In this week’s top news pick from MedTech Strategist Market Pathways: CMS wrestled with the opioid abuse epidemic in its latest round of annual payment rules, but device firms’ efforts to better position spine devices, infusion pumps, and neurostimulators as alternatives to opioids for treating pain were largely unsuccessful.
[For a complete roundup of medtech policy happenings that should be on your radar this week and deeper analysis of the sector, check out Market Pathways.]
Evidence suggesting effectiveness as an opioid alternative didn’t carry weight with CMS for several medtech payment policies handed down by the agency in its final 2020 hospital outpatient payment regulation. And there were serious consequences for one particular technology—interspinous/interlaminar spine stabilization devices.
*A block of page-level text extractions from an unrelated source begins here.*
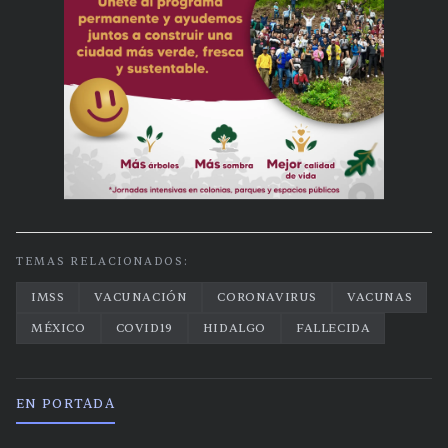
TEMAS RELACIONADOS:
IMSS
VACUNACIÓN
CORONAVIRUS
VACUNAS
MÉXICO
COVID19
HIDALGO
FALLECIDA
EN PORTADA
The device class, consisting of Boston Scientific’s Superion interspinous spacer and RTI Surgical’s coflex interlaminar stabilization device, was hit with a 22% pay cut in the 2020 Medicare hospital Outpatient Prospective Payment System proposed rule this summer, and CMS retained the large cut in the regulation finalized November 1. The agency stuck to its guns despite arguments from industry that the payment assignment was based on inaccurate charge data submitted by one large hospital that swayed the calculations. In multiple sets of comments and face-to-face meetings, industry made a big push to not only to underscore the inaccurate hospital data, but also to make the case that the spine stabilization devices can have a big impact on reducing opioid use in individuals with back pain.
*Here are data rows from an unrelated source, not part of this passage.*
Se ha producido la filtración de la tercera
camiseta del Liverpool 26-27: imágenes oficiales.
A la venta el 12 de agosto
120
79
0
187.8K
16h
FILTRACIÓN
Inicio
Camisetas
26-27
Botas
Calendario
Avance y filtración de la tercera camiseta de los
In a last-ditch effort, Boston Scientific met with Trump administration officials on October 30 to spotlight a 2018 study finding that 85% of opioid users in the Superion IDE trial ceased use of the drugs after five years. But the effort didn’t have the desired impact. “It is generally not our policy to judge the accuracy of hospital coding and charging for purposes of rate setting,” the agency wrote in the final outpatient rule.
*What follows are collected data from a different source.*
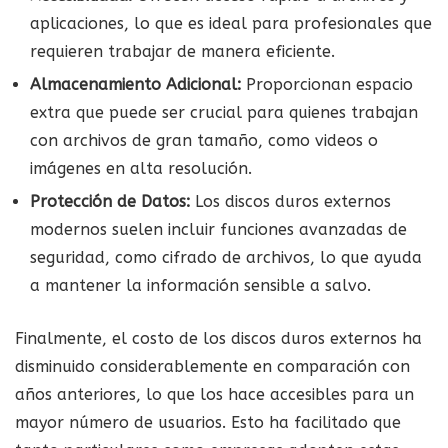
aplicaciones, lo que es ideal para profesionales que
requieren trabajar de manera eficiente.
Almacenamiento Adicional:
Proporcionan espacio
extra que puede ser crucial para quienes trabajan
con archivos de gran tamaño, como videos o
imágenes en alta resolución.
Protección de Datos:
Los discos duros externos
modernos suelen incluir funciones avanzadas de
seguridad, como cifrado de archivos, lo que ayuda
a mantener la información sensible a salvo.
Finalmente, el costo de los discos duros externos ha
disminuido considerablemente en comparación con
años anteriores, lo que los hace accesibles para un
mayor número de usuarios. Esto ha facilitado que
More broadly, companies and industry groups had lobbied the agency to provide distinct outpatient payments for certain device treatments, including continuous peripheral nerve blocks with infusion pumps and spinal cord stimulation, rather than continuing to include them in surgical supply payment “packages,” where one overall payment is provided to cover a procedure and all needed tools. Medtech firms argued that the packaging policies serve as a barrier to healthcare providers choosing pain management treatments based on effectiveness without being “unduly influenced by the costs of the available options,” as AdvaMed wrote.
But CMS was not convinced. “We have not found compelling evidence for other non-opioid pain management alternatives described above to warrant separate payment,” the agency concluded. It did, however, leave an opening and signaled that the conversation was not over. “We appreciate the various, insightful comments we received from stakeholders regarding barriers that may inhibit access to non-opioid alternatives for pain treatment and management in order to more effectively address the opioid epidemic. We plan to take these comments and suggestions into consideration for future rulemaking,” CMS noted.